How Many Fonts is Too Many Fonts?
Very few of us are printing companies and most of us use at most a half dozen fonts. Indeed, the use of too many fonts on a document became a much ridiculed technique when executives were suddenly given the power of bypassing their secretaries and creating their own letters. It was the same when people realised that no PowerPoint presentation was complete without using every feature of the application. So the message became secondary to the flashy design and whizz bangs. Now, thankfully, we’re all a bit wiser.
Unlike earlier operating systems, Windows XP and Windows Vista will not crash because there are too many fonts.
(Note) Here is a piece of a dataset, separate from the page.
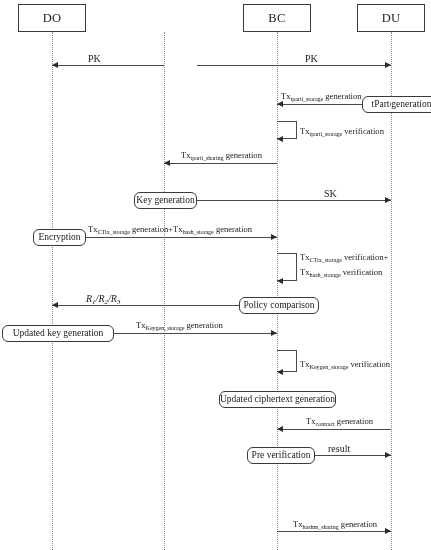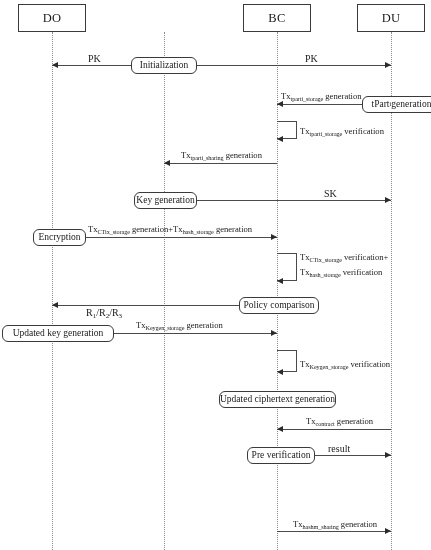"Initialization" div.proc-box { html: <div> <span>Initialization</span> </div> -> none }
Both systems carry enough to offer variety and they will take as many as the hard disk has space, but too many fonts will slow your system down. So if you don’t need them, bin them.
To have a look at the fonts you have on your system, click Control Panel, Appearance and Themes and the click Fonts (top left of the panel). This will give you the complete list of fonts on your system. If you feel that there is too many, or too many have been added, you can remove some of the more obscure examples. But bear in mind that some of the weirder sounding files often provide those symbols which you might need once in a blue moon, but are still very necessary.
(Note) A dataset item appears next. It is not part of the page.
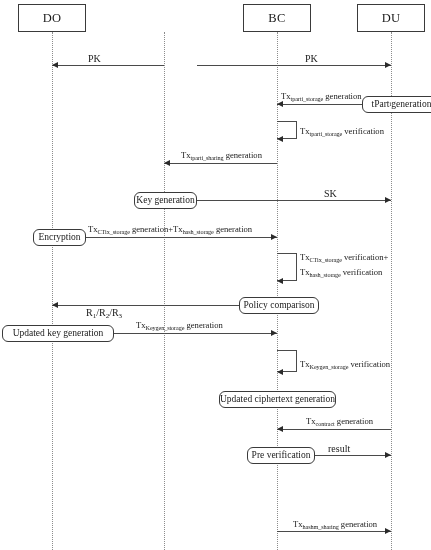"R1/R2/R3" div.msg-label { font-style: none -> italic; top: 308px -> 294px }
Don’t delete any font file ending in .fon (others end in .ttf), as these are Windows system fonts (they should also have a red A icon, rather than grey-blue). Also, don’t ever delete the basic fonts such as Arial, or Times New Roman, as many applications requires these and you’ll cause all sorts of problems if you wipe them.
So, unless you’re computer is needing a zimmer frame, don’t play around with the fonts.
How Many Fonts is Too Many Fonts – Recap
- don’t get hooked on fonts;
- check fonts on system;
- don’t delete system, or key fonts.